━━ FRAGMENTO SELECCIONADO

Después del éxito logrado con El reino de este mundo, Carpentier sabía que no podía repetirse. En cada obra narrativa, tenía que plantarse el desafío de salir a explorar tierra virgen en la búsqueda interminable, por flotar en la imaginación de los hombres de El Dorado, encarnación de los temas recurrentes que nos acompañan. La noción de la vida y la muerte, de la vasija que nos resguarda la materia inasible de la felicidad, de los obstáculos que se interponen a la posibilidad de entender el mundo que nos rodea, clave esencial del vulgarizado concepto de lo real maravilloso. Para vencer la muerte anunciada, tenía que mantener activo su oficio de carpintero y ajustarse a la disciplina que se había convertido en su segunda naturaleza.
Desde este punto de vista, las novelas de Carpentier pueden agruparse en dos etapas y un epílogo. La primera trilogía transita a través de El reino de este mundo, Los pasos perdidos y El siglo de las luces. Imbricada con el misterio universal y duradero de los mitos, las interrogantes sobre la historia cobran intensidad creciente. La subversión del género consiste en renunciar a la reconstrucción verídica, sino en valorar el papel del hombre en procesos que lo sobrepasan y en dirimir su probable verdad esencial. En Los pasos…., el fundador de ciudades subraya lo ineludible de su nacimiento en la definición de regulaciones que subordinen la anarquía nómada a las exigencias de una sociedad organizada, según las leyes que rigen la supervivencia en la selva. En ella no tienen cabida dos polos antagónicos: el músico-narrador, imbuido de la formación adquirida en otra civilización, y el misionero portador de valores absolutos, que opta, con plena lucidez, por la inmolación en las condiciones más atroces.
La trilogía de los setenta cala más profundo en la subversión de la novela histórica. Persiste el cruce de miradas entre el acá y el allá, pero la visión crítica se refuerza por la presencia del amor. La política adquiere mayor relevancia como contexto y en tanto representación de fuerzas en pugna. Como nunca antes, la muerte, considerada en sus vísperas y como desenlace interviene en la estructura del texto.
Apremiado por su inminencia, el epílogo, La consagración de la primavera, contiene rasgos autobiográficos evidentes. Homenaje a la Revolución cubana del antiguo miembro del grupo minorista tantas veces defraudado, late en su entraña más profunda, la disyuntiva del intelectual ante el acontecer de la historia.
Poco sabemos de la frustrada “Verídica historia”. Logró esbozar apenas unos pocos capítulos. El asunto respondía a un compromiso contraído desde los días del minorismo, cuando muchos y, sobre todo su amigo José Antonio Fernández de Castro, sentían curiosidad y admiración por el cubano Pablo Lafargue, yerno de Marx, devenido teórico del marxismo y uno de los más destacados luchadores por la revolución social. De lo escrito en la bibliografía consultada puede deducirse que el autor concedía primacía a la construcción de un personaje envuelto en los avatares del gran acontecer.

━━━━
━━ EXTRACTOS DE DATOS

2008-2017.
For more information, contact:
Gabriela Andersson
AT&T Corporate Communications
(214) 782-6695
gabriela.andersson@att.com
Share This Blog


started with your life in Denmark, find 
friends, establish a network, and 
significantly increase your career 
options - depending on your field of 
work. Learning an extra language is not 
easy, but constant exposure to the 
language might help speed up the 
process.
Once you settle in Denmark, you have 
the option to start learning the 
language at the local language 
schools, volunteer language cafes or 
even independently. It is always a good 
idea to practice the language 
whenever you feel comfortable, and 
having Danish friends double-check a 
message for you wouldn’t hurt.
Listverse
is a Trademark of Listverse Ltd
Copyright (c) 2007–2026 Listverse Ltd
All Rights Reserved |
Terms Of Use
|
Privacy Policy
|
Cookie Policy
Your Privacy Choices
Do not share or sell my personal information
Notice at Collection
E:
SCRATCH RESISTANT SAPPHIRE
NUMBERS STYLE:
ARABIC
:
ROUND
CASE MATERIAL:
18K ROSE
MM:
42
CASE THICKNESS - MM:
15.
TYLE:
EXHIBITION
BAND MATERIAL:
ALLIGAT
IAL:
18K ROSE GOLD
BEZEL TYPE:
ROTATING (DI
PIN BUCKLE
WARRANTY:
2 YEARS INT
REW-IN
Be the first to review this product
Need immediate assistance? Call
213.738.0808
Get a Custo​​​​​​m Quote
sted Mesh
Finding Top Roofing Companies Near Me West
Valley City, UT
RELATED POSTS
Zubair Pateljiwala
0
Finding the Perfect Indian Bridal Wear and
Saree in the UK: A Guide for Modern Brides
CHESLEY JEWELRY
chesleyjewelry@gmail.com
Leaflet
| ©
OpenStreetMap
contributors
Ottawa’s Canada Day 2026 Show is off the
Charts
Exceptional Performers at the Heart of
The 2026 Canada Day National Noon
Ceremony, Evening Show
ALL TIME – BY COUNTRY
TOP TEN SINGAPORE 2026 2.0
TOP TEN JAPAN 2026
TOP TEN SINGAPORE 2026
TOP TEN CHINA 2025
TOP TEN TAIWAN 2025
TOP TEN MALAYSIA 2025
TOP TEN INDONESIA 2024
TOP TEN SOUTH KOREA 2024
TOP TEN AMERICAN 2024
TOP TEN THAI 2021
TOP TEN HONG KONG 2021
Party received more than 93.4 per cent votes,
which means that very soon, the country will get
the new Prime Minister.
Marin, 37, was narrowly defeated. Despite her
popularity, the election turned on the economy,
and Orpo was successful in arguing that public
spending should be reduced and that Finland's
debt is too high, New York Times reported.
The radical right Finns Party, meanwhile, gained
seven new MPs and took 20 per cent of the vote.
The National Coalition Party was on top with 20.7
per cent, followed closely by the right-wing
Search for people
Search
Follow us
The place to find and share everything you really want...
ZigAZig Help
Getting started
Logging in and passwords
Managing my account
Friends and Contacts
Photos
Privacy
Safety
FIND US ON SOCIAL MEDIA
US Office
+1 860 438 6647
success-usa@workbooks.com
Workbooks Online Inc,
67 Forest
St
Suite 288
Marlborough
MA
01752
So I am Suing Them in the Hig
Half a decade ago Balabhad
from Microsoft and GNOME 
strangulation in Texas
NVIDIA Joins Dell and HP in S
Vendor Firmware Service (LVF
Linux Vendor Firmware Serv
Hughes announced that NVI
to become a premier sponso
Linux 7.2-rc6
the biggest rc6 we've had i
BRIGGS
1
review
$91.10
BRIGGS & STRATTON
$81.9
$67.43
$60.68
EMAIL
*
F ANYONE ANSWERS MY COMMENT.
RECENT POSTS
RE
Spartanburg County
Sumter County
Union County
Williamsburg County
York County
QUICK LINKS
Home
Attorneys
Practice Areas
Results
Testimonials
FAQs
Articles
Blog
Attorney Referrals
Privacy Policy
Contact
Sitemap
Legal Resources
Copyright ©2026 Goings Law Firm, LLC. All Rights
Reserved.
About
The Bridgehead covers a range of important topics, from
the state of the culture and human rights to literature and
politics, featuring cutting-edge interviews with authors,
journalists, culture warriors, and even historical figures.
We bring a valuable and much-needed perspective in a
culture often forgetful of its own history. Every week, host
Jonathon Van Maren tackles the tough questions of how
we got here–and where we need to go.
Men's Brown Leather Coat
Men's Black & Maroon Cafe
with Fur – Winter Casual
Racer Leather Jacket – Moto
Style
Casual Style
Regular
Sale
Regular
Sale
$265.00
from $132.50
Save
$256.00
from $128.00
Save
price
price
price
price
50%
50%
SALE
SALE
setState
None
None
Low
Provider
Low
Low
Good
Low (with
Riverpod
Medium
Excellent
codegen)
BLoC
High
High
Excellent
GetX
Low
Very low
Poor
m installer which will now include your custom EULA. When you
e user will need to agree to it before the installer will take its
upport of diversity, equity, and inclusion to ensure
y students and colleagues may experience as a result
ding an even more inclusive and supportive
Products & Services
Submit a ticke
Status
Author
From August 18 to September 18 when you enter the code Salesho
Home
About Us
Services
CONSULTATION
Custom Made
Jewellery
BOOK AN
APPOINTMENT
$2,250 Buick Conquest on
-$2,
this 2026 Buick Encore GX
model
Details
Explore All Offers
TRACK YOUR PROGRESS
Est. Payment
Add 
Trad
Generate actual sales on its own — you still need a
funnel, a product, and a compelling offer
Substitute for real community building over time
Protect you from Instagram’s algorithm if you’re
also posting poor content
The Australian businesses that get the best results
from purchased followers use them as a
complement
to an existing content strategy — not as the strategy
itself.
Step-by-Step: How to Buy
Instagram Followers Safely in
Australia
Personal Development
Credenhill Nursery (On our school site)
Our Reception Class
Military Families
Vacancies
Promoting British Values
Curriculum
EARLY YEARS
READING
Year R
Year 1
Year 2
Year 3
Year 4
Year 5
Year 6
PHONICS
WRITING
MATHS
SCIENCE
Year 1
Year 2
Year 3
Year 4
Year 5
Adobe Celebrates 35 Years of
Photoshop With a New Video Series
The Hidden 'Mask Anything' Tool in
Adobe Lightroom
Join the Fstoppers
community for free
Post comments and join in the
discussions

━━━━

■ SOBRE EL EJERCICIO: Transcribe del texto sobre las novelas de Carpentier el pasaje que va desde "La trilogía de" hasta "estructura del texto.", incluidas ambas partes.

■ RESPUESTA:
La trilogía de los setenta cala más profundo en la subversión de la novela histórica. Persiste el cruce de miradas entre el acá y el allá, pero la visión crítica se refuerza por la presencia del amor. La política adquiere mayor relevancia como contexto y en tanto representación de fuerzas en pugna. Como nunca antes, la muerte, considerada en sus vísperas y como desenlace interviene en la estructura del texto.